Targeted therapy is about identifying other features of cancer cells. This information is used to create a targeted therapy to attack the cancer cells without damaging the normal cells, thus leading to fewer side effects. Each type of targeted therapy works a little bit differently but all interfere with the ability of the cancer cell to grow, divide, repair and/or communicate with other cells.

There are different types of targeted therapies, defined in three broad categories. Some targeted therapies focus on the internal components and function of the cancer cell. The targeted therapies use small molecules that can get into the cell and disrupt the function of the cells, causing them to die. There are several types of targeted therapy that focus on the inner parts of the cells. Other targeted therapies target receptors that are on the outside of the cell. Therapies that target receptors are also known as monoclonal antibodies. Antiangiogenesis inhibitors target the blood vessels that supply oxygen to the cells, ultimately causing the cells to starve.

Niraparib is a targeted therapy.
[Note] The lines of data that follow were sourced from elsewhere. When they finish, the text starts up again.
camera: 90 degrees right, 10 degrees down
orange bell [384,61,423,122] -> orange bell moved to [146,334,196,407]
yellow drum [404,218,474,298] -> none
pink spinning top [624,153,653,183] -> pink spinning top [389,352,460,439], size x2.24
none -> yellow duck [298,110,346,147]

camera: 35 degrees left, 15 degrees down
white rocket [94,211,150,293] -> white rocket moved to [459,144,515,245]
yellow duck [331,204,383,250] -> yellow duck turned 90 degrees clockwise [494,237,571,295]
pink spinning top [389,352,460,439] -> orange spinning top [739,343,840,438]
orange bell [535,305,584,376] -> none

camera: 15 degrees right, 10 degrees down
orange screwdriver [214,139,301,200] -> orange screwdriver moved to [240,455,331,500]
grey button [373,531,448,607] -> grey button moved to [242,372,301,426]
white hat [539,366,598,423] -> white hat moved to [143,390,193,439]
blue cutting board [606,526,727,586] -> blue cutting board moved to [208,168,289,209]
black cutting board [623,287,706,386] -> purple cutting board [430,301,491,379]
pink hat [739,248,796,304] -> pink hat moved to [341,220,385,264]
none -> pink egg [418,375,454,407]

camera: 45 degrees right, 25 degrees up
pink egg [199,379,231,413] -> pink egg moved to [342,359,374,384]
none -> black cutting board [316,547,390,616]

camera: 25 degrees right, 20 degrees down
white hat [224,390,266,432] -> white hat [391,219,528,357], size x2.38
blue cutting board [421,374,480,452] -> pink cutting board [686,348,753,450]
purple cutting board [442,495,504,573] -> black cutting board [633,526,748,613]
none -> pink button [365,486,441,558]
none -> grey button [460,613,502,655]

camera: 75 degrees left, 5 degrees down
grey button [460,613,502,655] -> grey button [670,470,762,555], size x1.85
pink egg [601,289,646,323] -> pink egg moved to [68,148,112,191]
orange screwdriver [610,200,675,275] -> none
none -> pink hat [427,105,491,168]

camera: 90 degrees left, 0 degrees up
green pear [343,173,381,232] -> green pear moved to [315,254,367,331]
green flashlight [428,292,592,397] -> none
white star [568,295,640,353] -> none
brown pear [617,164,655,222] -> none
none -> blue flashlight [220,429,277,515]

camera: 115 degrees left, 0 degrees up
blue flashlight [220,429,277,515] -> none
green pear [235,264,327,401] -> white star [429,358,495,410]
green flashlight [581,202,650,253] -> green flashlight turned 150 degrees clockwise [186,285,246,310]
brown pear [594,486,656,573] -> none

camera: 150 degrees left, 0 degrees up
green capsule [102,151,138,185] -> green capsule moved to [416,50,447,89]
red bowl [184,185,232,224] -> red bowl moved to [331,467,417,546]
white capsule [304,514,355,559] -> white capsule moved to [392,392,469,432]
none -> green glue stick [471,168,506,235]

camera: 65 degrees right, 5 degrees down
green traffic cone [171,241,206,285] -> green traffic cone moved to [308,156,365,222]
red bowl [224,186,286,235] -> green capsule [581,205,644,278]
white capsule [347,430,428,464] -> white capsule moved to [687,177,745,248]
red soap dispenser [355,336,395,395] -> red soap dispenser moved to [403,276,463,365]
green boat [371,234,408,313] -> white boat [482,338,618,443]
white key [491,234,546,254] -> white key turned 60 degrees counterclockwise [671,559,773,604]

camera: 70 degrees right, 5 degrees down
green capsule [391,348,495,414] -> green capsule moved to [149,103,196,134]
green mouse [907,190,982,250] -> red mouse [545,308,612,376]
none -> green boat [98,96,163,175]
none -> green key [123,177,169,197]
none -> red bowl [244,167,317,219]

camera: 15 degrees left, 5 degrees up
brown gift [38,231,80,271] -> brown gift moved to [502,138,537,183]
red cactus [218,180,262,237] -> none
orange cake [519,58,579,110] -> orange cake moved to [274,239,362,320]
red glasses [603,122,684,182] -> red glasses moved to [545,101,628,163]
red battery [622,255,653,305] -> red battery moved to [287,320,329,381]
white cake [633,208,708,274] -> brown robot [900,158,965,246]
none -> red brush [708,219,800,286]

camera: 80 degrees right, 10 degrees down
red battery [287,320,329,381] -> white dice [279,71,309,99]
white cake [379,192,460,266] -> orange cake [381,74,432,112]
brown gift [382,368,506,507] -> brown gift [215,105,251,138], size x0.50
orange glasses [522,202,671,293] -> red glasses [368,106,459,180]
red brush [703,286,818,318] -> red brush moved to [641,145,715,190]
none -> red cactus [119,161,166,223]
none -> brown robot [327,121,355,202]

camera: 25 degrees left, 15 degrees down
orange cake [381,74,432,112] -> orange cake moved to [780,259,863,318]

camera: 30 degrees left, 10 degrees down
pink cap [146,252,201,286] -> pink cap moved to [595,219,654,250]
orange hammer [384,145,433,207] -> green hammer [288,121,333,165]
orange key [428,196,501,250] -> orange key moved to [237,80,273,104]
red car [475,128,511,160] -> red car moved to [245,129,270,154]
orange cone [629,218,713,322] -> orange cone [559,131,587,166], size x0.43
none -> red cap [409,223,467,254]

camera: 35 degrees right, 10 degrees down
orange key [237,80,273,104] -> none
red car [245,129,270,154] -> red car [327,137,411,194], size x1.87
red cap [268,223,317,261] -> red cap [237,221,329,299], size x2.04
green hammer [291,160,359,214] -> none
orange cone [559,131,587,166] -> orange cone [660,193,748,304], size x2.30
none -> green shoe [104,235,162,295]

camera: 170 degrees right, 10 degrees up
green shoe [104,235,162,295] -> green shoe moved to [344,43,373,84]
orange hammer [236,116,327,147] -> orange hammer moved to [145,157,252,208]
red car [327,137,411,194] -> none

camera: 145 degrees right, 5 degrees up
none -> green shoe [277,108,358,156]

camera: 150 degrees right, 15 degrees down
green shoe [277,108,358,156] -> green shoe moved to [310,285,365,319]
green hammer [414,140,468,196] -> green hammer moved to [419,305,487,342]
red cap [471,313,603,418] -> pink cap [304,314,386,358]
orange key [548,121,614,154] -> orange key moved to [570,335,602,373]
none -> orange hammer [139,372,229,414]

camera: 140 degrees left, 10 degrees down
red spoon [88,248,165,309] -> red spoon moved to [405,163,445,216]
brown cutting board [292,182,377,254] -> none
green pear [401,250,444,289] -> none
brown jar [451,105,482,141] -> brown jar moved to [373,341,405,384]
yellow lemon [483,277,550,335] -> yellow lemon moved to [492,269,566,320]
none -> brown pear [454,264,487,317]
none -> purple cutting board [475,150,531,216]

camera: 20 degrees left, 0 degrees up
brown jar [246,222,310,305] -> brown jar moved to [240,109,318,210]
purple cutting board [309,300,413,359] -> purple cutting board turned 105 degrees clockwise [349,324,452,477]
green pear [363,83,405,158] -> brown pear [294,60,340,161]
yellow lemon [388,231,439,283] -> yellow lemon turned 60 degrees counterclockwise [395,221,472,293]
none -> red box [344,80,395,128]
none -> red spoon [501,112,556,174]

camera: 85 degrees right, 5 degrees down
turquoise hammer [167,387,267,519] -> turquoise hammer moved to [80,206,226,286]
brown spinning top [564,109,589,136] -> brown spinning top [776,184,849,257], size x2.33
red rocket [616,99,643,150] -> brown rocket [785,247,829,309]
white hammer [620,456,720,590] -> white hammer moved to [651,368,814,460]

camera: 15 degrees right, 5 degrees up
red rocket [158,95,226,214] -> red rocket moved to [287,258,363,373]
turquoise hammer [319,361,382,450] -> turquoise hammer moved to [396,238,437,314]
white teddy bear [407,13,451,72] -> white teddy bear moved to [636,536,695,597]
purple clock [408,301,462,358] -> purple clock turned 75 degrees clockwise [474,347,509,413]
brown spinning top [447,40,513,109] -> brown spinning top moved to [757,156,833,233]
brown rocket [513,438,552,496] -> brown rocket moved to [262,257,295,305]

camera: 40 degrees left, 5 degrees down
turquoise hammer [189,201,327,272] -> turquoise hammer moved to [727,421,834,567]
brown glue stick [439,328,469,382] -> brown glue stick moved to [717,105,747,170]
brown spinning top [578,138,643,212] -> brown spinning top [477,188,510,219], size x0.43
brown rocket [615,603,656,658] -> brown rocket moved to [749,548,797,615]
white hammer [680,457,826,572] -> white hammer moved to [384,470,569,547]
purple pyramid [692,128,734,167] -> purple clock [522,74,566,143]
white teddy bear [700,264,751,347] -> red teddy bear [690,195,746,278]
Niraparib is a poly ADP-ribose polymerase (PARP) enzyme inhibitor, which is highly selective for PARP1 and PARP2. PARP1 and PARP2 are involved in detecting DNA damage and promote repair. Inhibiting PARP1 and PARP2 enzymatic activity results in DNA damage, apoptosis, and cell death. Niraparib induces cytotoxicity in tumor cell lines with and without BRCA1/2 deficiencies.

Research continues to identify which cancer may be best treated with targeted therapies and to identify additional targets for more types of cancer.

Note: We strongly encourage you to talk with your health care professional about your specific medical condition and treatments. The information contained in this website is meant to be helpful and educational, but is not a substitute for medical advice.

Reference:

Niraparib. Lexicomp Online® [updated 2017 May 1; cited 2017 May 1]. Lexi-Drugs®. Hudson, Ohio: Lexi-Comp, Inc.; May 1, 2017.